##### Extract #####
20211105204133.Or52A3rtJ%akpm@linux-foundation.org (mailing list archive)

State

New

Headers

DMARC-Filter: OpenDMARC Filter v1.4.1 mail.kernel.org A6C506126A
Date: Fri, 05 Nov 2021 13:41:33 -0700
From: Andrew Morton <akpm@linux-foundation.org>
To: akpm@linux-foundation.org, aneesh.kumar@linux.ibm.com,
 david@redhat.com, linux-mm@kvack.org, mhocko@suse.com,
 mike.kravetz@oracle.com, mm-commits@vger.kernel.org,
 naoya.horiguchi@linux.dev, nghialm78@gmail.com, osalvador@suse.de,
 rientjes@google.com, songmuchun@bytedance.com,
 torvalds@linux-foundation.org, ziy@nvidia.com
Subject: [patch 132/262] hugetlb: add hugetlb demote page support
Message-ID: <20211105204133.Or52A3rtJ%akpm@linux-foundation.org>
In-Reply-To: <20211105133408.cccbb98b71a77d5e8430aba1@linux-foundation.org>
User-Agent: s-nail v14.8.16
Sender: owner-linux-mm@kvack.org
Precedence: bulk

Series

[001/262] scripts/spelling.txt: add more spellings to spelling.txt | expand

Commit Message

Andrew Morton Nov. 5, 2021, 8:41 p.m. UTC

From: Mike Kravetz <mike.kravetz@oracle.com>
Subject: hugetlb: add hugetlb demote page support

Demote page functionality will split a huge page into a number of huge
pages of a smaller size.  For example, on x86 a 1GB huge page can be
demoted into 512 2M huge pages.  Demotion is done 'in place' by simply
splitting the huge page.

Added '*_for_demote' wrappers for remove_hugetlb_page,
destroy_compound_hugetlb_page and prep_compound_gigantic_page for use by
demote code.
##### Dataset extract #####
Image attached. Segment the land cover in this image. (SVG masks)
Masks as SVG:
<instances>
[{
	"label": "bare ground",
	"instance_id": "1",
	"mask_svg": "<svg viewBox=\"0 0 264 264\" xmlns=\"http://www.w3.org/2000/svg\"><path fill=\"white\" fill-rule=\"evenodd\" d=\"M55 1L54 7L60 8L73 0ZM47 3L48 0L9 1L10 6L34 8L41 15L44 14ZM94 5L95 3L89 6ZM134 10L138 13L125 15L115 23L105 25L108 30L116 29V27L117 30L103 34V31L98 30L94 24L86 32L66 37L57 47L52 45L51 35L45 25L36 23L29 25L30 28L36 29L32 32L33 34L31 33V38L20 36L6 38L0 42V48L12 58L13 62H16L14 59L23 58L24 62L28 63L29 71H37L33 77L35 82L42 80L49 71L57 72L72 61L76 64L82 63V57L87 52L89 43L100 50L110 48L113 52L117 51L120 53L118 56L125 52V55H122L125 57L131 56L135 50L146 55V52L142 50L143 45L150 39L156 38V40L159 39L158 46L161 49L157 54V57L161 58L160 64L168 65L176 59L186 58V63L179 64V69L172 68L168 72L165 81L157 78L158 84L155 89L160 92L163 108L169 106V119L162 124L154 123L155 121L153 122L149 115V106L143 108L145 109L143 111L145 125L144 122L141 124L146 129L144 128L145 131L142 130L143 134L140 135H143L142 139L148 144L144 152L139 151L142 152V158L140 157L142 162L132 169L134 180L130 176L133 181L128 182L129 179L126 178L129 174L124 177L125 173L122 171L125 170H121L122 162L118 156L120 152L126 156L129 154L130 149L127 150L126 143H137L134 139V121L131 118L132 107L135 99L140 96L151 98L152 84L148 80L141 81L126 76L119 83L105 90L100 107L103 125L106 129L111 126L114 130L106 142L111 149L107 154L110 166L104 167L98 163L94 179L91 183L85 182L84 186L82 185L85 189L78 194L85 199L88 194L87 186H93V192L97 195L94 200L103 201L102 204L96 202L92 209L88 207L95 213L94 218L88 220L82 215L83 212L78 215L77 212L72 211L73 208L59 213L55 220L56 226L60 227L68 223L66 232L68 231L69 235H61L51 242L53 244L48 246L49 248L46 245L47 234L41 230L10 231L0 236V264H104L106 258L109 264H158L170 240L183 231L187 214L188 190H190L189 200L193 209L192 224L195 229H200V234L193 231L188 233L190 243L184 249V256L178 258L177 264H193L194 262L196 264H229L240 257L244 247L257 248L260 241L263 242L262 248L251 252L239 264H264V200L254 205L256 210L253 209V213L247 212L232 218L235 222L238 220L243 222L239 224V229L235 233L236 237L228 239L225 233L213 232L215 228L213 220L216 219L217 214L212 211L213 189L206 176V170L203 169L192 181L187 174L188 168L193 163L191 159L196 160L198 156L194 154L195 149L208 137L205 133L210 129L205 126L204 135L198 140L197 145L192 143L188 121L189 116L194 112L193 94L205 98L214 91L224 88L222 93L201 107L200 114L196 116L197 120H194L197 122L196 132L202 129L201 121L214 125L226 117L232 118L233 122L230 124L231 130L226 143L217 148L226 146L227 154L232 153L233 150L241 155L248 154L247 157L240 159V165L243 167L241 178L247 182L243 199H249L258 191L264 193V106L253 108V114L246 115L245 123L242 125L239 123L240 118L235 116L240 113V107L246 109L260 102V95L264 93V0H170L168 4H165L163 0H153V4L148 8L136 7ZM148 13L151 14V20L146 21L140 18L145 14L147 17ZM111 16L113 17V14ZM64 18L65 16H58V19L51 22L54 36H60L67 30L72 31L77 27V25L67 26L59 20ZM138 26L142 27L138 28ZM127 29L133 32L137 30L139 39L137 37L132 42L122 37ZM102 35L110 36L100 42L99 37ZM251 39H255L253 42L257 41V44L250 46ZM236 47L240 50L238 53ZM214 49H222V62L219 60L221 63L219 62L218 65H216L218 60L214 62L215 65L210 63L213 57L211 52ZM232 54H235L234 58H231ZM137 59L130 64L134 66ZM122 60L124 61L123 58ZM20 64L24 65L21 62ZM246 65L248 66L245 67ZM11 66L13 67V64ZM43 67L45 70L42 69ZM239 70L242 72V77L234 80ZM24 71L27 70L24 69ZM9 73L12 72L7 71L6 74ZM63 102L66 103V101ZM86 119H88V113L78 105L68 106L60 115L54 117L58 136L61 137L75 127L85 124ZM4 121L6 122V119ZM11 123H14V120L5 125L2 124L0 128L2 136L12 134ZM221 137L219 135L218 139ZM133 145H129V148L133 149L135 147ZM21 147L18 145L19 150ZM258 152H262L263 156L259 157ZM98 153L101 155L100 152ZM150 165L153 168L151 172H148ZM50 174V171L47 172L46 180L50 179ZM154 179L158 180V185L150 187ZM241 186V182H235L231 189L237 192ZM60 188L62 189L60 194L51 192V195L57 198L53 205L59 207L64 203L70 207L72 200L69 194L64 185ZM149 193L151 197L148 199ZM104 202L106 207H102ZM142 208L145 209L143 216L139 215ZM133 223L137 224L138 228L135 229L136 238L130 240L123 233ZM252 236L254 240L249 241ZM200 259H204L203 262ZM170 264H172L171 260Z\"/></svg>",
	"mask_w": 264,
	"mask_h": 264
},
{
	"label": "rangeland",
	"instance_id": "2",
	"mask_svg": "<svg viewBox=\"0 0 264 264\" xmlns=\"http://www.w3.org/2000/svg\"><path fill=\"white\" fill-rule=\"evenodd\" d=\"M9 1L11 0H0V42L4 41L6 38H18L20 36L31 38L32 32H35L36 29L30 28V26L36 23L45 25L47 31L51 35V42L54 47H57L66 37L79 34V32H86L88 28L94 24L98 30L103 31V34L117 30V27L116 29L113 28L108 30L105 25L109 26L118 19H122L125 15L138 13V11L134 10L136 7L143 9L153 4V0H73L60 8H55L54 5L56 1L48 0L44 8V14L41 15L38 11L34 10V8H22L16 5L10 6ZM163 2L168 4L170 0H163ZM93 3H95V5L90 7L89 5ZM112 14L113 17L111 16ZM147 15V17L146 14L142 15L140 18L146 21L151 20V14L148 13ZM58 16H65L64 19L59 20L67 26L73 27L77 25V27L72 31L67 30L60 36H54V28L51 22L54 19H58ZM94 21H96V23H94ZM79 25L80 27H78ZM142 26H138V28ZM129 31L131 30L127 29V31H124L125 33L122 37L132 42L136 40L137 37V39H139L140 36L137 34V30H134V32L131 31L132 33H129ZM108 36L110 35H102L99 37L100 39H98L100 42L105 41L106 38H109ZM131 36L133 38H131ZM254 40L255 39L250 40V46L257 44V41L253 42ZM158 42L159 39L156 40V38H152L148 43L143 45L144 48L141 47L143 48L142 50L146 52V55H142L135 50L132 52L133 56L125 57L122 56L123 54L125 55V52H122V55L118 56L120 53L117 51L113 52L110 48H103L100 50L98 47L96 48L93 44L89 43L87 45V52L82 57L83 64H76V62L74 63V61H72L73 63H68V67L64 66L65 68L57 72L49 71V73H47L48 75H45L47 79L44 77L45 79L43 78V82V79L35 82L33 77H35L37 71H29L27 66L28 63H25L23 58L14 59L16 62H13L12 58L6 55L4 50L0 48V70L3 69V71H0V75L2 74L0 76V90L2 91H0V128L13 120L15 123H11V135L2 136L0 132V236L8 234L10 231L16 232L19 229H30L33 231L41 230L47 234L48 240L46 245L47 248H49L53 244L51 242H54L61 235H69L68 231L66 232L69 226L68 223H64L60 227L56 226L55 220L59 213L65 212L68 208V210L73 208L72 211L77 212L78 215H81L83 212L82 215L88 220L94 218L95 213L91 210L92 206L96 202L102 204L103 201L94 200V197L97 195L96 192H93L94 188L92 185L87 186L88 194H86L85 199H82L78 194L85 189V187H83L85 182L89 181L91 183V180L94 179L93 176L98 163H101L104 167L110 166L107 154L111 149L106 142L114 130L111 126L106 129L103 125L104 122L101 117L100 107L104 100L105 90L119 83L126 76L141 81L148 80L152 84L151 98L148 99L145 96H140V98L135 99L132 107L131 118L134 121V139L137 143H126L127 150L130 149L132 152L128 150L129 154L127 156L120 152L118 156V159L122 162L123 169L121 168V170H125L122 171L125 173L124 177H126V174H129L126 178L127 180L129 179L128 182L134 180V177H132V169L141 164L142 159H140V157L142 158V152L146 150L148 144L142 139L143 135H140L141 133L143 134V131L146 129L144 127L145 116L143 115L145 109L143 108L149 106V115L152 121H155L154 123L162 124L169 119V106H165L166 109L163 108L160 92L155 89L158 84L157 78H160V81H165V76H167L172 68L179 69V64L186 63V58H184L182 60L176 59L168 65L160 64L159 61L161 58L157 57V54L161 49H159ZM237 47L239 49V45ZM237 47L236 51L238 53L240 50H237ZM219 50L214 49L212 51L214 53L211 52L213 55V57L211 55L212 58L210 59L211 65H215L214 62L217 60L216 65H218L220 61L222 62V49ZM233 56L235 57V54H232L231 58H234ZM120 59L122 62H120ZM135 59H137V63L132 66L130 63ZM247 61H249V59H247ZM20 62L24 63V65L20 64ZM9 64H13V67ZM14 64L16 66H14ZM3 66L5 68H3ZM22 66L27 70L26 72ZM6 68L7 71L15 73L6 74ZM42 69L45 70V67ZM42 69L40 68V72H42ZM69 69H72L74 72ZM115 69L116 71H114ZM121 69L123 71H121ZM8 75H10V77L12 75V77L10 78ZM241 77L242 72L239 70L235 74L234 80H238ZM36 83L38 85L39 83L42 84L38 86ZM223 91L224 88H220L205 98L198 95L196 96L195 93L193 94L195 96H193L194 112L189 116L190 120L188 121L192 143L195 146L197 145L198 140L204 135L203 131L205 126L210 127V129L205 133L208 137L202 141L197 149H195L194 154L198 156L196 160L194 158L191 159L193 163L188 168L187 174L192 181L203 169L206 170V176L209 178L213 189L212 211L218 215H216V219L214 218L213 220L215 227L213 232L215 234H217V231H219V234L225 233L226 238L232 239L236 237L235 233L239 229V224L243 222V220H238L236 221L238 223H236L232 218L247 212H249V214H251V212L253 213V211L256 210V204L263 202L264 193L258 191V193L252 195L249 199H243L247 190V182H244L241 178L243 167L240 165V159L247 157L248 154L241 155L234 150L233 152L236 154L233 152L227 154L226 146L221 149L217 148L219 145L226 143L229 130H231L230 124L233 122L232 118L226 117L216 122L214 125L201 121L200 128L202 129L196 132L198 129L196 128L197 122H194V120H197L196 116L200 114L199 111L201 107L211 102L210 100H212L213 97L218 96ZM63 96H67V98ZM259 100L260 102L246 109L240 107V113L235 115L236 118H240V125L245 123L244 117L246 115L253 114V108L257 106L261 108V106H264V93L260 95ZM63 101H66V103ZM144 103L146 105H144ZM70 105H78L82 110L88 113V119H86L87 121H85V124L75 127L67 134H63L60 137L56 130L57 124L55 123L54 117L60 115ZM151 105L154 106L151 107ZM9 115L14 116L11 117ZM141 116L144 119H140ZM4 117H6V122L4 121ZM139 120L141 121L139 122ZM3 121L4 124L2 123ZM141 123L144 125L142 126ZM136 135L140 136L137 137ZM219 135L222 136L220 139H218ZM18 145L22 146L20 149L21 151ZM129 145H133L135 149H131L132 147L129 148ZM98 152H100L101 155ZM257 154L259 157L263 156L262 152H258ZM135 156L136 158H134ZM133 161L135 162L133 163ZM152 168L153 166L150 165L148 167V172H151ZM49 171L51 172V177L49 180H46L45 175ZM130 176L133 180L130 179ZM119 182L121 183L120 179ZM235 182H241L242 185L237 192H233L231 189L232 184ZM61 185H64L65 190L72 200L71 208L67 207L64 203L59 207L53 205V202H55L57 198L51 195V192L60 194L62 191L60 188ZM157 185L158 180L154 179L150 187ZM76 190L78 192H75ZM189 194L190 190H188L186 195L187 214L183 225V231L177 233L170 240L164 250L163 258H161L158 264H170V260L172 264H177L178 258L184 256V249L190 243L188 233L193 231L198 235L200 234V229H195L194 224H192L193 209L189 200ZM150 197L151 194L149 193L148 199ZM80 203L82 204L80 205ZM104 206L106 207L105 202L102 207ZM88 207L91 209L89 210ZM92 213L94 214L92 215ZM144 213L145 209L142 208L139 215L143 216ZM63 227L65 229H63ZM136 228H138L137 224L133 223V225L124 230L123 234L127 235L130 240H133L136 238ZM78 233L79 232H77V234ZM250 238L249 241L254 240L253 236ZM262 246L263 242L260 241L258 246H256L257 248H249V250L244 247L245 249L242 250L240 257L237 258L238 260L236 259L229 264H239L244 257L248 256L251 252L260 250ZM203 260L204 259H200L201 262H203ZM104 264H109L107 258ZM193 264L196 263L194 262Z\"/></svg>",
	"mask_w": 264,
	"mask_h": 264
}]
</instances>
#####
• Instructions:
1. Return the portion of the patch excerpt that begins at the words "Andrew Morton Nov." and ends after the words "demote code.".
2. Answer the following questions using the patch excerpt.
(a) What number does the Subject header give this patch within its series?
(b) According to the example given, how many 2M huge pages can a 1GB huge page on x86 be demoted into?
(c) For which three functions were '*_for_demote' wrappers added?
The records were taken from a separate source.

• Written answers:
1.
Andrew Morton Nov. 5, 2021, 8:41 p.m. UTC

From: Mike Kravetz <mike.kravetz@oracle.com>
Subject: hugetlb: add hugetlb demote page support

Demote page functionality will split a huge page into a number of huge
pages of a smaller size.  For example, on x86 a 1GB huge page can be
demoted into 512 2M huge pages.  Demotion is done 'in place' by simply
splitting the huge page.

Added '*_for_demote' wrappers for remove_hugetlb_page,
destroy_compound_hugetlb_page and prep_compound_gigantic_page for use by
demote code.

2.
(a) 132/262
(b) 512
(c) remove_hugetlb_page, destroy_compound_hugetlb_page and prep_compound_gigantic_page